When Capitalism and Citizenship Collide

Lately I’ve been hearing more references to an old argument: That our present (and growing) income inequality is ok as long as everyone’s life is improving a bit. This is an old conservative saw and one which I find particularly miserly. It’s as though the invention and seeming ubiquitousness of computers made it acceptable for a tiny sliver of the population to take all the rest of the new wealth created since 1970. How is such a position morally defensible? Obviously, a free society with a free market will have some variation in income and wealth levels. That’s a natural outcome of a dynamic system. But a system with the kind of drastic and increasing inequality we see now cannot be healthy.

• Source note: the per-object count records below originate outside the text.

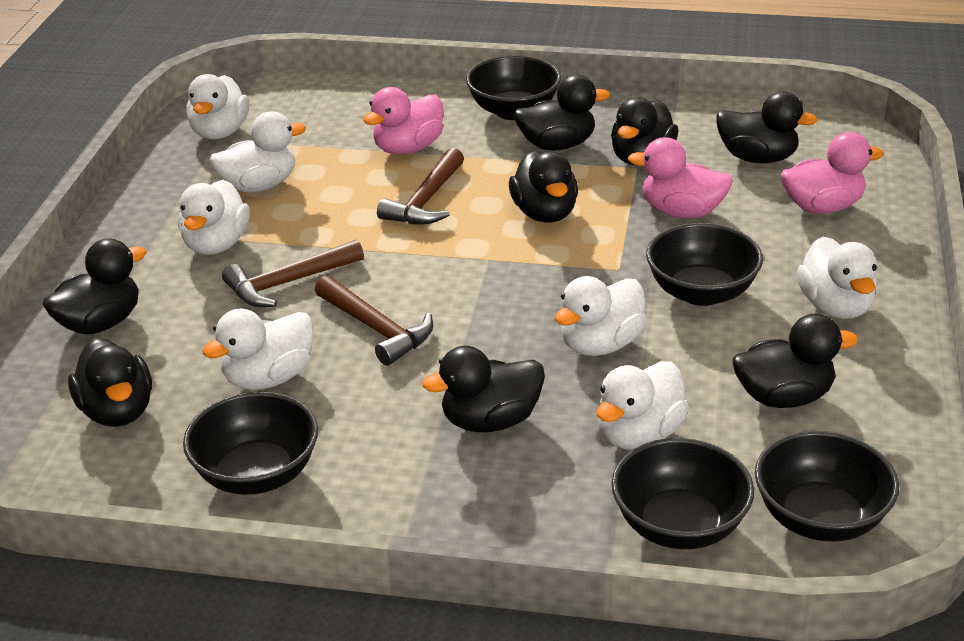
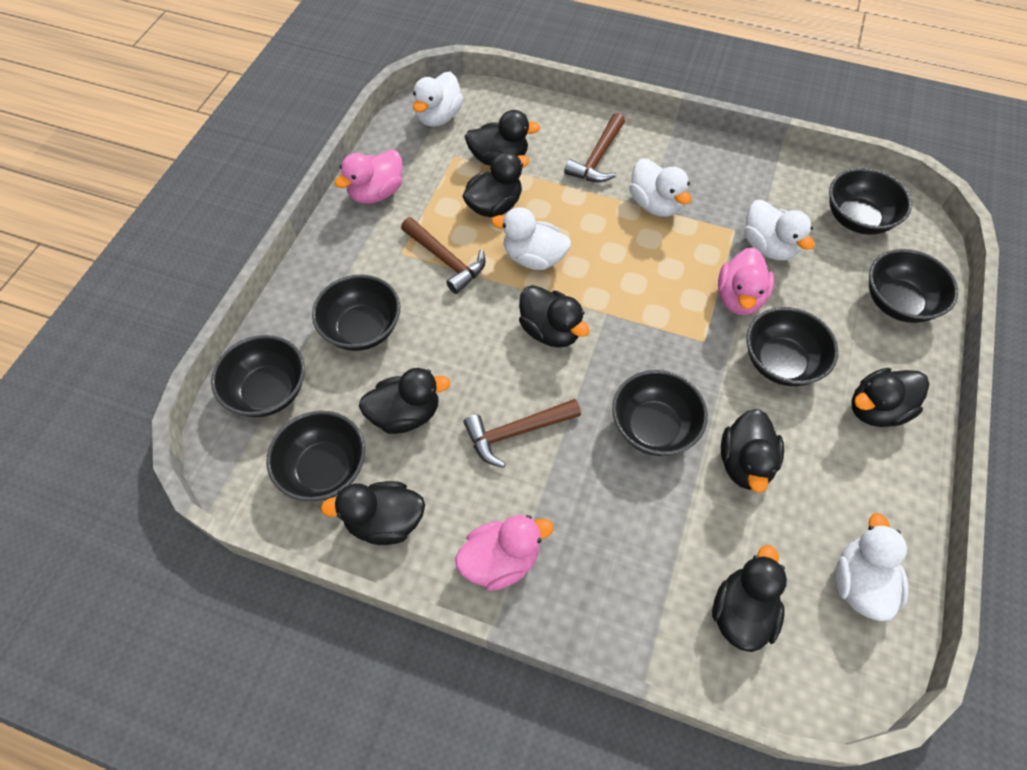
black bowl: 5 -> 7
white duck: 7 -> 5

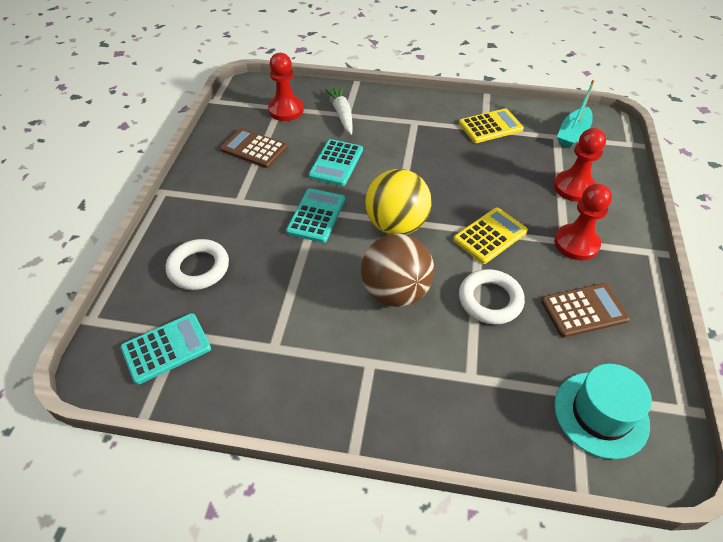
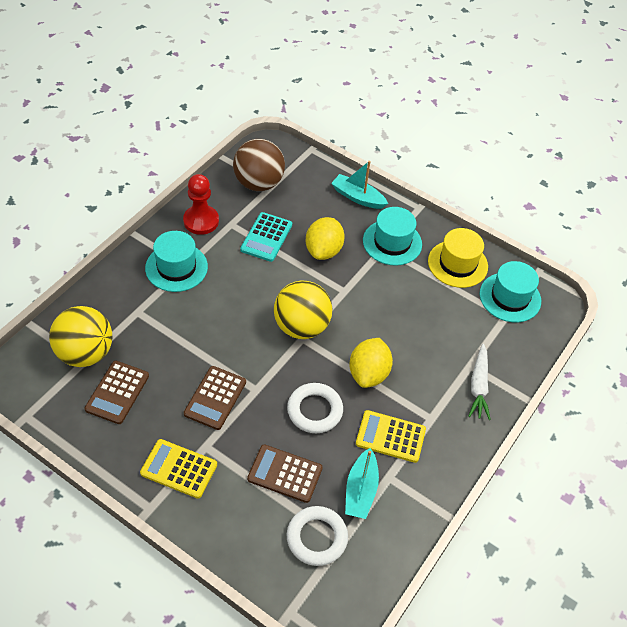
brown calculator: 2 -> 3
red pawn: 3 -> 1
turquoise boat: 1 -> 2
turquoise calculator: 3 -> 1
turquoise hat: 1 -> 3
yellow ball: 1 -> 2
yellow hat: 0 -> 1
yellow lemon: 0 -> 2

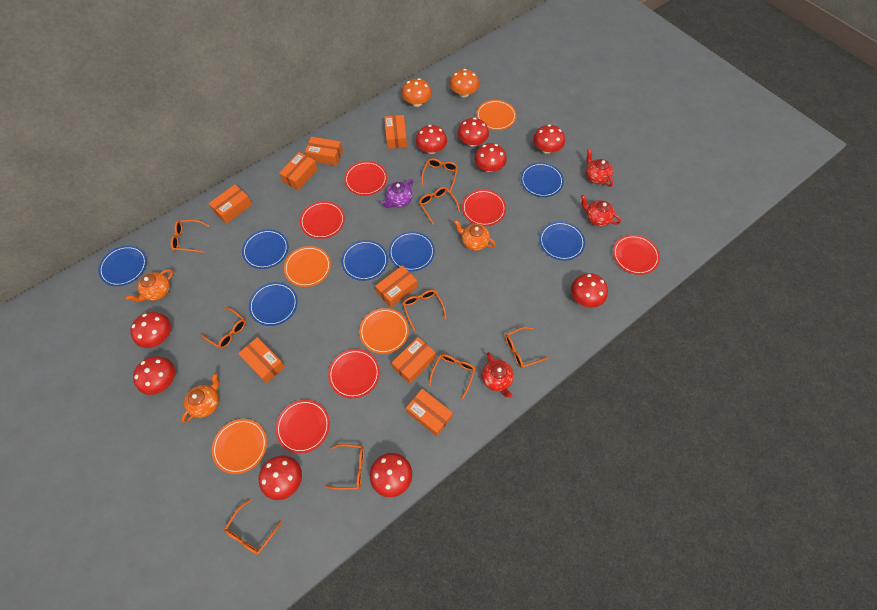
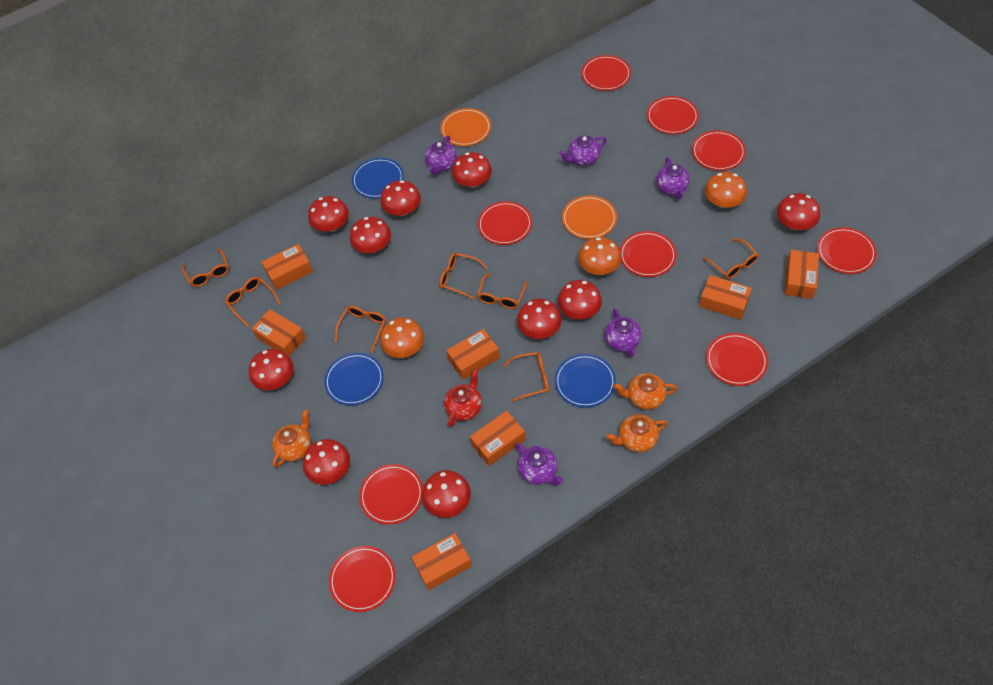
blue plate: 7 -> 3
orange box: 8 -> 7
orange glasses: 9 -> 7
orange mushroom: 2 -> 3
orange plate: 4 -> 2
purple teapot: 1 -> 5
red mushroom: 9 -> 10
red plate: 6 -> 9
red teapot: 3 -> 1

Nor, I fear, can it last. Our current political economic system is already undermining equality of citizenship. If this continues, at some point the inequalities of wealth will overwhelm our system of government. That’s one of my concerns here. The logic of capitalism, taken alone, has no problem with growing wealth inequality. As long as the market keeps humming along (and it is regaining momentum even now), it’s not really significant who it is that has and spends the money. The market, in theory, will just keep responding to supply and demand.

But the logic of democratic citizenship demands some level of equality. Most fundamental is equality before the law – things like an equal say in government; a trial before one’s peers; rights of property, speech, assembly, religion, etc. But we are also a government founded on the ideal of equal opportunity, that all enjoy the inalienable right to the “pursuit of happiness.” The logic of modern capitalism, of naked pursuit of self-interest, exists in tension with the communal aspects of the logic of citizenship. At some point, that tension becomes outright opposition. When it does so, one must constrain the other or both collapse together. I worry that we’re getting much closer to that conflict igniting around us. Then the time will be over for leaders to pursue whichever course suits their short-term goals. Wise leaders must decide to which system their true loyalties lie.

 

Several weeks ago I ran across this statement by Henry George that aptly sums up my concerns. Writing more than a century ago, he had this to say:

“When, under institutions that proclaim equality, masses of men, whose ambitions and tastes are aroused only to be crucified, find it a hard, bitter, degrading struggle even to live, is it to be expected that the sight of other men rolling in their millions will not excite discontent? … The political equality from which we can not recede, and the social inequality to which we are tending, can not peacefully coexist.”

Henry George, “The Kearney Agitation in California,” Popular Science Monthly (Aug 1880), 452-453.